--- EXERCISE MATERIAL Enclosed Below ---
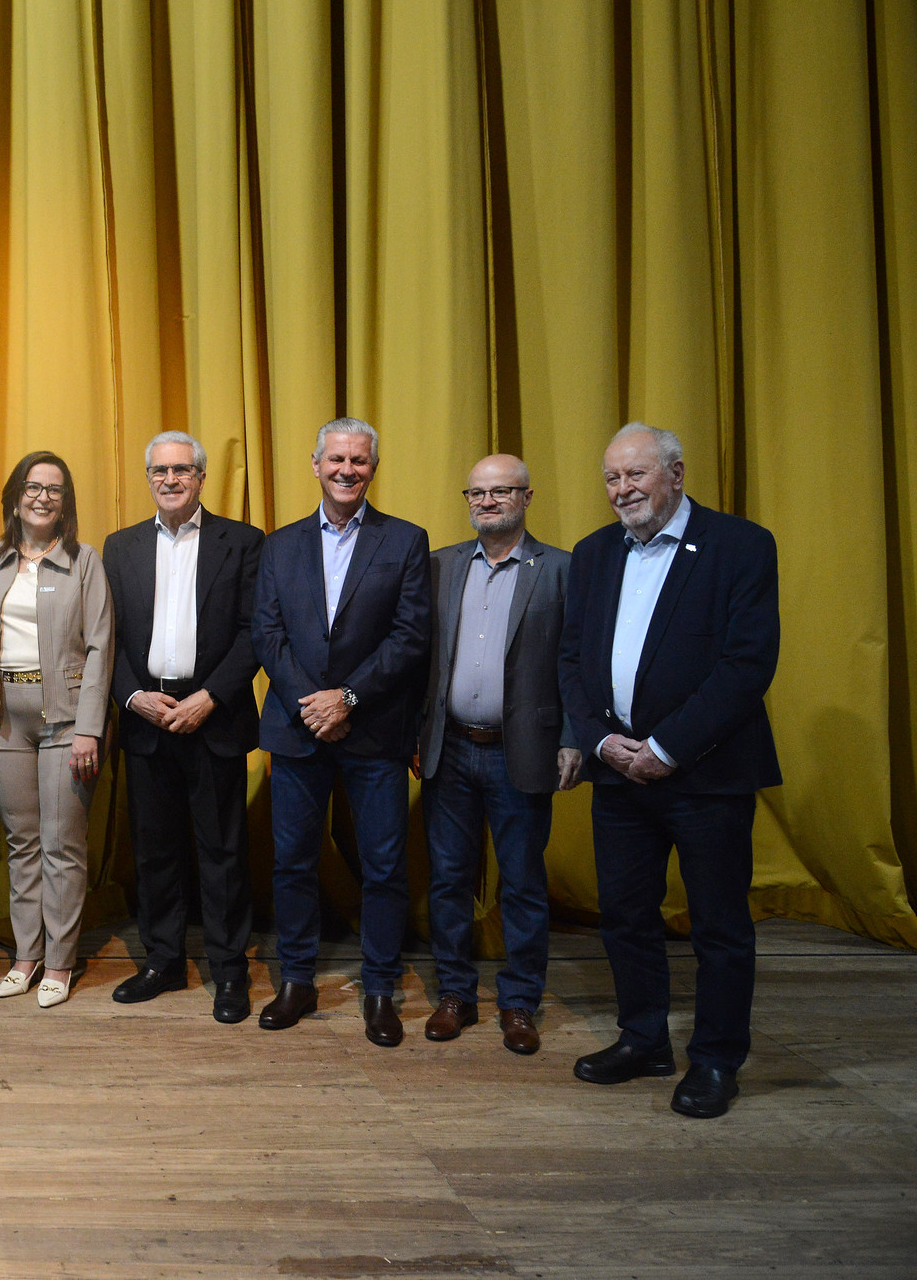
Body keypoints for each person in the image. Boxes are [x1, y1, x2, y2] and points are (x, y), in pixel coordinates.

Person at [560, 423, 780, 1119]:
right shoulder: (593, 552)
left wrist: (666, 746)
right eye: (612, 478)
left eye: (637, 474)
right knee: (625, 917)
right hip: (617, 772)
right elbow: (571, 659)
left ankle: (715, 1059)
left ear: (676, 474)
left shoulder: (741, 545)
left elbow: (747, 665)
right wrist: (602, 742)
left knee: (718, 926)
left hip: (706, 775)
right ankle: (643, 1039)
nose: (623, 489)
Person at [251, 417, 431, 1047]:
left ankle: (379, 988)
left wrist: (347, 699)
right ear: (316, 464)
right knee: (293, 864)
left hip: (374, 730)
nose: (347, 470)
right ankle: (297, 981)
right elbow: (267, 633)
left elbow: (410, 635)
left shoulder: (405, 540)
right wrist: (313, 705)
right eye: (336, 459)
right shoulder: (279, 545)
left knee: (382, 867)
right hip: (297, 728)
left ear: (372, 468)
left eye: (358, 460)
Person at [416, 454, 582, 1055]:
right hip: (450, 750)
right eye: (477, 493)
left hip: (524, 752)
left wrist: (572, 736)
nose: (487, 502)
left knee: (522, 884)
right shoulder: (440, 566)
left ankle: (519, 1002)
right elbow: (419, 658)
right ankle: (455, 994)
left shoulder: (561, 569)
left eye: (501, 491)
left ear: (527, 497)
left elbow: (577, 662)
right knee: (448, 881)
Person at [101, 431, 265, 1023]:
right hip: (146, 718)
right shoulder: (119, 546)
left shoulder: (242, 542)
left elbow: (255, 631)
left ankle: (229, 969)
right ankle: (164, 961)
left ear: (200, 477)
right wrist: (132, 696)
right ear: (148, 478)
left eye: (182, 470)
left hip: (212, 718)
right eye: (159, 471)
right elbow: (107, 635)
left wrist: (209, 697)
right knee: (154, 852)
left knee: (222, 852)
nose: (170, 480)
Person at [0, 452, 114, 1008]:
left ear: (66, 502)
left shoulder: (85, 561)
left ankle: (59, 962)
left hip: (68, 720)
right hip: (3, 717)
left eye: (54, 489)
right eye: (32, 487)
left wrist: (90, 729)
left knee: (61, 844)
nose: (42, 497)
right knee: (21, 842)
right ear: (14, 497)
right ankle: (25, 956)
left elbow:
--- End of Enclosed EXERCISE MATERIAL ---
- _ACTION ITEM_: In the entries above, one line contains "right ear: (316, 464)" and another contains "left hip: (68, 720)". Reproduce exactly those two lines and the lines between them, nothing else.

- _EXERCISE SOLUTION_:
right ear: (316, 464)
right knee: (293, 864)
left hip: (374, 730)
nose: (347, 470)
right ankle: (297, 981)
right elbow: (267, 633)
left elbow: (410, 635)
left shoulder: (405, 540)
right wrist: (313, 705)
right eye: (336, 459)
right shoulder: (279, 545)
left knee: (382, 867)
right hip: (297, 728)
left ear: (372, 468)
left eye: (358, 460)
Person at [416, 454, 582, 1055]:
right hip: (450, 750)
right eye: (477, 493)
left hip: (524, 752)
left wrist: (572, 736)
nose: (487, 502)
left knee: (522, 884)
right shoulder: (440, 566)
left ankle: (519, 1002)
right elbow: (419, 658)
right ankle: (455, 994)
left shoulder: (561, 569)
left eye: (501, 491)
left ear: (527, 497)
left elbow: (577, 662)
right knee: (448, 881)
Person at [101, 431, 265, 1023]:
right hip: (146, 718)
right shoulder: (119, 546)
left shoulder: (242, 542)
left elbow: (255, 631)
left ankle: (229, 969)
right ankle: (164, 961)
left ear: (200, 477)
right wrist: (132, 696)
right ear: (148, 478)
left eye: (182, 470)
left hip: (212, 718)
right eye: (159, 471)
right elbow: (107, 635)
left wrist: (209, 697)
right knee: (154, 852)
left knee: (222, 852)
nose: (170, 480)
Person at [0, 452, 114, 1008]:
left ear: (66, 502)
left shoulder: (85, 561)
left ankle: (59, 962)
left hip: (68, 720)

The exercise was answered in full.